I think again, this is where Tom's kind of underplayed character, who refuses to be phased, "Underplays" a bad word really, l think he played it brilliantly, where he's always cool, understated in a really terrifying situation. (1:10:00) You got a real sense of claustrophobia, and also Sigourney's sense of doom. I think she feels, I think she knows that he's going to die. This is really a one way street, a real cul-de-sac. And you have Veronica being supercharged, convinced something awful's going to happen. And I always believe unless the actor's saying this to you, you're not going to be frightened as an audience.
(Lambert: I know it's down here somewhere, Dallas, you're going to have to be careful)
So then we get repetition of the same set, so there we get a sense of a whole complex. 'Cause this is where sound mix is great because you can get a sense of the cavernous interiors of all these tubes.
A lot of reverb on Dallas' voice. Again we keep shooting the same ladder, and the same
tube. lt's an exercise in using the same set many times'
Ah, first time I see Dallas bothered in the film. This is where he starts to feel that he's in trouble. There you get a panic reaction. Ah, it's an interesting scene here this, because, somehow Tom (1:12:00) really makes the audience feel put in the same situation and we know he's going to die. Now it's inevitable, and you get a sense of his feeling of panic as well which is wonderful
(shot of Ash's face)
---
## Complete the following
1. In the film commentary, what does the speaker say the sound mix conveys?
2. Write the next part of the film commentary, picking up after its final line.

## Information supplied
---
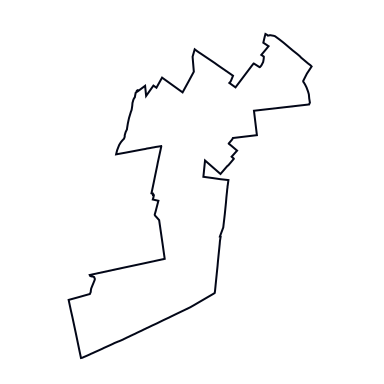 the district of Lehliu Gara, Calarasi, Romania, rotated 168°
{"feature_id": "2599482B17056969376019", "entity_name": "Lehliu Gara", "entity_type": "district", "adm_level": 2, "iso_a3": "ROU", "parent_name": "Romania", "parent_adm1": "Calarasi", "projection": "albers", "projection_center": [26.883, 44.461], "detail": "fine", "context": "isolated", "style": "outline", "palette": "ink", "viewbox_px": 384, "rotation_deg": 168, "n_neighbors": 0, "source": "geoboundaries", "source_scale": "gbopen_adm2", "svg_char_len": 3676}
<svg xmlns="http://www.w3.org/2000/svg" viewBox="0 0 384 384"><g transform="rotate(168 192 192)"><path d="M159.7,331.0L163.3,324.2L164.7,313.2L165.2,309.3L171.8,301.5L180.5,291.4L197.5,310.1L205.1,301.4L207.6,304.1L216.9,295.5L215.8,305.6L223.6,302.0L223.5,302.6L223.8,302.9L224.3,302.8L225.0,302.4L225.4,301.6L226.2,300.8L226.5,300.7L228.3,296.4L228.7,296.1L229.1,295.8L229.6,295.2L230.3,294.2L231.0,292.8L231.7,291.5L232.5,288.8L233.7,285.6L234.2,284.5L235.0,283.3L238.2,277.5L240.5,272.4L242.2,268.0L242.6,266.8L244.4,264.5L245.7,262.1L246.2,260.9L246.3,260.1L247.4,258.3L249.3,257.0L251.2,255.5L253.4,253.2L254.8,251.1L256.5,248.5L257.4,246.7L257.6,246.2L257.9,245.7L258.4,244.6L248.8,244.3L231.0,243.9L229.1,243.8L228.2,243.8L227.3,243.9L225.6,243.8L223.9,243.7L221.9,243.7L219.9,243.6L219.0,243.6L218.1,243.6L215.0,243.4L212.6,243.3L212.6,242.9L219.3,228.0L220.6,224.9L225.3,214.2L227.6,208.9L230.2,203.0L231.5,200.1L231.9,199.2L230.7,198.7L230.9,198.1L230.5,197.9L230.8,197.0L230.0,196.7L230.8,194.9L231.9,192.8L226.7,190.4L228.9,186.0L231.5,180.8L233.1,177.8L233.2,177.4L233.1,176.9L232.9,176.4L232.7,176.0L231.9,174.7L230.6,172.4L230.0,171.3L230.0,171.2L231.6,146.8L232.6,132.3L254.3,132.2L275.7,132.2L309.3,132.1L309.2,131.5L309.0,131.0L307.8,130.3L306.5,129.9L305.4,129.1L305.1,127.1L305.5,126.2L307.1,123.8L309.7,120.0L310.7,118.5L311.5,116.5L311.7,115.7L312.0,115.0L313.2,113.4L314.2,113.4L324.7,112.7L335.1,112.1L335.1,108.2L335.1,101.3L335.0,94.6L335.0,91.8L335.0,77.1L335.1,60.1L335.1,52.7L333.7,52.7L331.5,53.2L331.3,53.2L328.8,53.7L326.5,54.2L324.8,54.6L324.2,54.8L322.9,55.0L320.3,55.6L316.5,56.4L312.4,57.3L310.6,57.8L308.7,58.2L304.0,59.2L301.4,59.8L299.8,60.2L299.6,60.3L295.2,61.1L294.3,61.2L292.2,61.6L290.8,61.9L290.2,62.0L289.7,62.2L289.2,62.3L288.5,62.5L288.4,62.5L287.6,62.7L286.8,62.9L286.1,63.1L284.7,63.4L283.4,63.7L282.3,64.0L281.5,64.2L281.0,64.3L280.5,64.4L279.8,64.6L278.3,64.9L278.0,65.0L277.0,65.2L275.2,65.7L273.5,66.1L271.8,66.5L270.8,66.7L269.6,67.0L268.5,67.3L267.4,67.6L266.8,67.7L265.6,68.0L264.5,68.3L263.4,68.5L258.6,69.7L255.8,70.3L253.6,70.8L251.3,71.4L246.6,72.6L240.5,74.0L240.3,74.0L239.8,74.2L234.6,75.5L230.1,76.6L218.1,79.5L217.7,79.6L217.3,79.7L217.1,79.8L215.2,80.4L213.3,81.0L208.2,82.7L191.8,88.1L190.8,88.5L190.7,88.7L190.0,90.6L187.9,97.2L186.2,102.5L185.3,105.3L182.4,114.3L181.0,118.9L175.8,135.1L174.8,138.4L173.3,142.3L174.0,142.6L168.8,150.8L164.5,163.6L161.0,174.5L159.5,179.5L158.6,182.3L157.7,185.0L157.1,187.0L156.6,188.4L156.3,189.2L156.0,190.4L155.7,191.0L155.1,192.7L153.9,196.1L161.8,198.7L168.5,201.2L177.7,204.5L172.7,220.1L160.4,203.7L154.0,208.6L151.7,210.3L151.1,210.4L144.4,215.6L144.2,215.8L144.2,216.0L144.3,216.1L145.9,218.3L139.3,223.1L142.7,227.5L143.4,228.4L143.6,228.7L143.7,228.8L144.1,229.3L146.0,231.6L146.0,231.8L142.2,234.7L141.2,235.7L140.8,236.3L116.7,234.1L114.5,258.6L67.7,254.1L60.4,253.4L59.8,253.4L59.3,253.3L58.1,254.9L57.9,259.1L57.4,263.2L57.6,266.1L58.1,269.5L58.2,270.3L59.0,273.4L59.7,275.5L60.2,276.6L60.2,277.4L58.7,279.3L55.0,283.9L48.9,289.9L49.3,290.6L49.9,291.5L51.6,293.4L57.3,300.7L58.3,302.4L59.3,303.7L60.3,305.0L62.2,307.3L64.2,309.7L70.6,318.0L71.8,319.5L75.0,323.3L78.4,327.1L79.6,327.8L83.1,329.2L84.1,329.1L85.3,329.2L85.6,329.8L87.3,331.3L89.0,327.9L91.2,323.2L86.8,318.7L91.7,314.8L95.7,311.7L93.6,309.5L93.6,309.4L94.1,307.6L94.5,306.5L95.4,304.3L97.9,301.3L99.5,300.1L99.8,300.0L100.1,300.2L100.4,300.5L104.9,304.9L105.0,304.9L107.2,303.1L127.7,285.3L132.8,290.9L131.4,291.9L131.1,292.3L130.6,292.9L127.7,297.2L139.9,310.1L141.2,311.5L142.9,313.4L154.4,325.3L156.4,327.3L157.6,328.6L159.7,331.0Z" fill="none" stroke="#020617" stroke-width="2"/></g></svg>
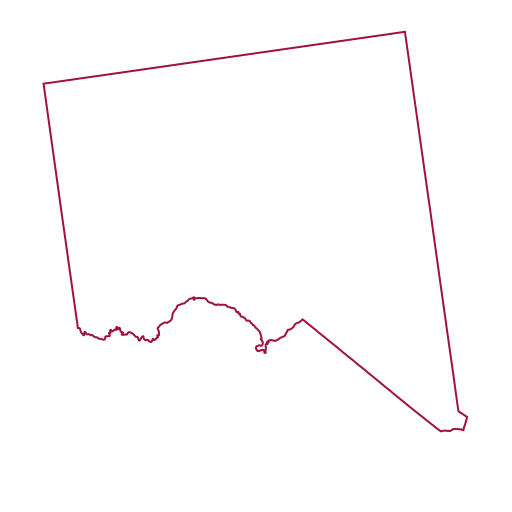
---
## Results of the exercise
1. A sense of the cavernous interiors of all the tubes.

2.
and Ash waits for the inevitable
(Alien appears with a screech)
Oddly enough, that was a sequence that erm, we weren't really prepared for because we didn't really have what I thought was enough of a set, but again, when you're forced to be inventive, you know, the best comes out of it. It works very well.
Um, we had a scene in between this which was a scene between Sigourney comforting a terrorised Veronica, who is really the first member of the crew to begin to lose it. And also this is a very important scene because this is where Sigourney now is in charge. She's next in command and she's taken over from Dallas. And also it's a proving scene for Sigourney because you have Ash, you have Yaphet Kotto who are obviously wondering whether they can trust her judgement
I remember shooting this and I remember talking to Yaphet, and saying to Yaphet, which is a little unfair, to wind up Sigourney and keep interrupting her, (1:14:00) and it was really great because she established her authority (chuckle) so I think you have a very good take over here by Sigourney and Yaphet backs down, and is obliged to accept the situation. This is really, the film in simple form, you could really argue, is the old dark house theory with seven little indians.
(Ripley"...just what you've been doing ash, nothing.")
Oop... felt that, that's a looped line, that's interesting. It was obviously an edition afterwards that we suddenly realised that we needed that additional line, and l just picked it up, we never covered that and so we've realised that was a little bit of explanation
(yaphet is leaping around a chamber with a flame thrower in his hand. Sigourney
enters computer room)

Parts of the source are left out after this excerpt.